When the German author and artist Helme Heine presented his animated television series for children Sauerkraut some years ago, he was not too optimistic about the program’s international sales potential. He considered it ‘too German’-the characters live in a village with old, neatly panneled buildings, drink beer and eat sauerkraut all the time. Heine was right; Sauerkraut didn’t sell on the international market.

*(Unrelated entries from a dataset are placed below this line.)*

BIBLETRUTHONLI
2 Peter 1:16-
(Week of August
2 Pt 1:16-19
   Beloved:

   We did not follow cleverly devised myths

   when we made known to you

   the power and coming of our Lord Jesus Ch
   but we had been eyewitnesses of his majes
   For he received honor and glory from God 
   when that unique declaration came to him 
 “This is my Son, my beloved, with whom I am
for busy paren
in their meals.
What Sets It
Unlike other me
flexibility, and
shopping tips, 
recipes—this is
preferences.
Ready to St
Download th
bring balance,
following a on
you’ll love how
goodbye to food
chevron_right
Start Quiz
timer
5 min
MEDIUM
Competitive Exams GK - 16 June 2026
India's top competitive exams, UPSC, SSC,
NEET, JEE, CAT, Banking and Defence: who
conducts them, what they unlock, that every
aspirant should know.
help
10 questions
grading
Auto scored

Vice versa, it’s much easier. American programs are understood quite well by the German audience, and bought frequently by German broadcasters. ‘The American culture is known better than the French in Germany,’ says Kerstin Gühne, head of program acquisitions at Super RTL in Cologne. ‘The French way of filmmaking is opposite to the American and German. It’s much slower and there are more dialogues. German kids don’t like that.’

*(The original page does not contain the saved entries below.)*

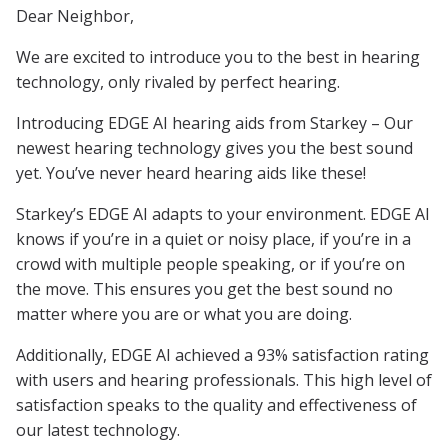
Dear Neighbor,
We are excited to introduce you to the best in hearing
technology, only rivaled by perfect hearing.
Introducing EDGE AI hearing aids from Starkey – Our
newest hearing technology gives you the best sound
yet. You’ve never heard hearing aids like these!
Starkey’s EDGE AI adapts to your environment. EDGE AI
knows if you’re in a quiet or noisy place, if you’re in a
crowd with multiple people speaking, or if you’re on
the move. This ensures you get the best sound no
matter where you are or what you are doing.
Additionally, EDGE AI achieved a 93% satisfaction rating
with users and hearing professionals. This high level of
satisfaction speaks to the quality and effectiveness of
our latest technology.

Like Gühne, most German program acquisition executives prefer series and movies for children from Canada, Australia and the U.S. Super RTL, ProSieben, Kinderkanal and ZDF base their children’s programming on international productions. Public children’s channel Kinderkanal buys 90% of its programs, two-thirds of that from abroad. Super RTL buys 95% of its programs, with 80% of this being international material. Only public broadcaster ZDF produces more of its own children’s programs-ZDF spends only 30% of its DM45-million (US$25 million) budget for children’s productions, on foreign productions.
Susanne Müller, head of children’s programs at ZDF in Mainz, buys more series from Australia and Canada than from the U.S. ‘Australia and Canada are closer to the European way of thinking,’ she says.
But some programs that work in the U.S. or Canada don’t suit German viewers. For example, shows for teens that take place in high-school settings are not as successful as in America. ‘Things like dating after school are not that important in Germany,’ says Müller. ‘Schools are different.’ And the kids have different problems. It’s good when a series for teenagers mentions racism, ‘but it [doesn’t] make much sense to show an episode that is about a black boy who moves into a white neighborhood,’ says Super RTL’s Gühne. ‘I would prefer to buy a program that shows race problems with Turks in Germany,’ says Sebastian Debertin, head of program acquisitions and co-productions at Kinderkanal in Erfurt.
Debertin is very interested in children’s series and magazines from Canada, Australia or the U.S., but it’s not always easy to find the appropriate product for the German market. He liked Popular Mechanics for Kids, a live-action magazine show produced by SDA Productions and distributed by Hearst Entertainment. ‘Fantastic presenters, well done, but you can’t dub it.’ Another problem with non-fiction is that objects and backgrounds look different. For example, the trains in the magazine show The Puzzle Place, produced by Lancit Media Entertainment and KCET, are different from German trains.
Fewer cultural differences occur with animation. ‘Animation travels easier,’ says Super RTL’s Gühne. But many animated shows from the U.S. are not suitable for the German audience because they appear to be too violent. Kinderkanal decided not to buy Beast Wars-Transformers, an Alliance and Mainframe Entertainment production, because ‘it showed too much violence,’ says Debertin.
If the animation of a story seems too fast-as in many U.S. productions-ZDF’s Müller decides not to buy it because she thinks German viewers don’t like action that much.
For some American producers, basing a program on a toy, as is the case with the series Beast Wars, seems to be an advantage, but this can be a disadvantage in Germany. ‘The system of programming works vice versa in Germany,’ says Kinderkanal’s Debertin. ‘First, we create the program, then the toy.’